Ventura também diz que Montenegro lhe ofereceu um compromisso: o Chega poderia vir a fazer parte do Governo se aprovasse o Orçamento.

Verdade ou mentira?

Ventura ainda disse que o “não é não” de Montenegro já não fazia sentido.

Verdade ou mentira?

Pouco interessa se é verdade ou mentira.

Quem se mete com o fogo sai sempre chamuscado.

“Azul de Agosto”, de Deborah Levy (2023)

Deborah Levy é uma escritora britânica, nascida em Joanesburgo em 1959. Escreveu várias peças de teatro estreadas pela Royal Shakespeare Company e é autora de diversos romances, tendo sido nomeada para o Bokker Prize três vezes.

Este “August Blue”, traduzido para a Relógio de Água por Alda Rodrigues, é uma romance singular, um pouco surrealista até, que nos conta a história de Elsa M. Aderson, uma pianista virtuosa que, a meio da interpretação do concerto para piano e orquestra nº2 de Rachmaninov, em Viena, começa a falahar e acaba por abandonar a sala de concertos.

Devido ao tom da escrita, eu teria optado pelo título “Agosto triste”, mas enfim…

Elsa foi adoptada aos 6 anos por um professor de piano que está agora velho e doente. Ela pouco sabe sobre a sua mãe biológica.

Ao longo do livro, a pianista vai saltitando entre Atenas, Paris, Londres e a Sardenha, sempre “perseguida” por uma mulher que ela pensa ser a sua dupla.
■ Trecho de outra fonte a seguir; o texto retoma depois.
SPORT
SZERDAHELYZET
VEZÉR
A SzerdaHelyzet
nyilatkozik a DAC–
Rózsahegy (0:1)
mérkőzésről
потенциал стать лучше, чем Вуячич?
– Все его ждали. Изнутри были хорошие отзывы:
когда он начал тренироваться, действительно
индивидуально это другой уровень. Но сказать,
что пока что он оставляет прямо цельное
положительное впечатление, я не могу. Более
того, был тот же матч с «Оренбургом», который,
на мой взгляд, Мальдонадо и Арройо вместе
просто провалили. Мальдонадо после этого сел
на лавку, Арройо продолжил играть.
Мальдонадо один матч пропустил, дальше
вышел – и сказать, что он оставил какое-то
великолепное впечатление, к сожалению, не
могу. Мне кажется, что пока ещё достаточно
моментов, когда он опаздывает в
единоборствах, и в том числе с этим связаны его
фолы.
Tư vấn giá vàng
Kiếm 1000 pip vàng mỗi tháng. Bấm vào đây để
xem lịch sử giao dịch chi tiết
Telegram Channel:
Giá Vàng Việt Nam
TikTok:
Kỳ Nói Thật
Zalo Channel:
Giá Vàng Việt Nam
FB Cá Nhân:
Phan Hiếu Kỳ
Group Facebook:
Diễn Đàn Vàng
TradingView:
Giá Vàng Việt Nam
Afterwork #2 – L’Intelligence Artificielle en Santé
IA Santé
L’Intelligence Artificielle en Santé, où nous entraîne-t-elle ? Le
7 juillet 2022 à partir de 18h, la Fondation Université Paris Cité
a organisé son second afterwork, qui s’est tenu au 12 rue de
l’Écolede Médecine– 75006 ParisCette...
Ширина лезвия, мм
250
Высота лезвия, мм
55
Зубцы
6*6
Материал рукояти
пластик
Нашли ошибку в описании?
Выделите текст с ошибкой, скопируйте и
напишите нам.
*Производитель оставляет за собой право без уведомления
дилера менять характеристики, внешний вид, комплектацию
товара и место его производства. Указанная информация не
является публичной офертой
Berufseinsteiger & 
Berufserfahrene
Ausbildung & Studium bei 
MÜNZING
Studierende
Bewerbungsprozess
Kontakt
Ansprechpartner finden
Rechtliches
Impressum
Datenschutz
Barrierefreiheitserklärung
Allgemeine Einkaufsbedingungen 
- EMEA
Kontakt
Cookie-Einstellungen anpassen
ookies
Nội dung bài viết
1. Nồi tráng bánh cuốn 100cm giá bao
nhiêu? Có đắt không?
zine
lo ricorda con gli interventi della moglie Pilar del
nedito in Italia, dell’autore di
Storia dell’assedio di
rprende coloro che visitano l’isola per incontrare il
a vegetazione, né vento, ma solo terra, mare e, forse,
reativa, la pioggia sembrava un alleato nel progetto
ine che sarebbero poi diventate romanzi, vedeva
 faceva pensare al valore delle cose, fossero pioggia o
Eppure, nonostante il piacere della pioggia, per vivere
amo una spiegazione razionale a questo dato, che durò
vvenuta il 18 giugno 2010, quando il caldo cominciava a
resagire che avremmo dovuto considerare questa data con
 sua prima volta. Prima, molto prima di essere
O livro tem uma linguagem, por vezes, surreal e poética:

“Durante a adolescência, fui uma pessoa serena, disse ele. Fiquei neurótico aos vinte, quando comecei a beber batidos de abacate e a esforçar-me por ter apenas pensamentos positivos.”

Ou ainda:

“As plantinhas cheiravam a meia-noite e a pedras quentes sob a chuva”.

Gostei de ler, mas não vai deixar marcas.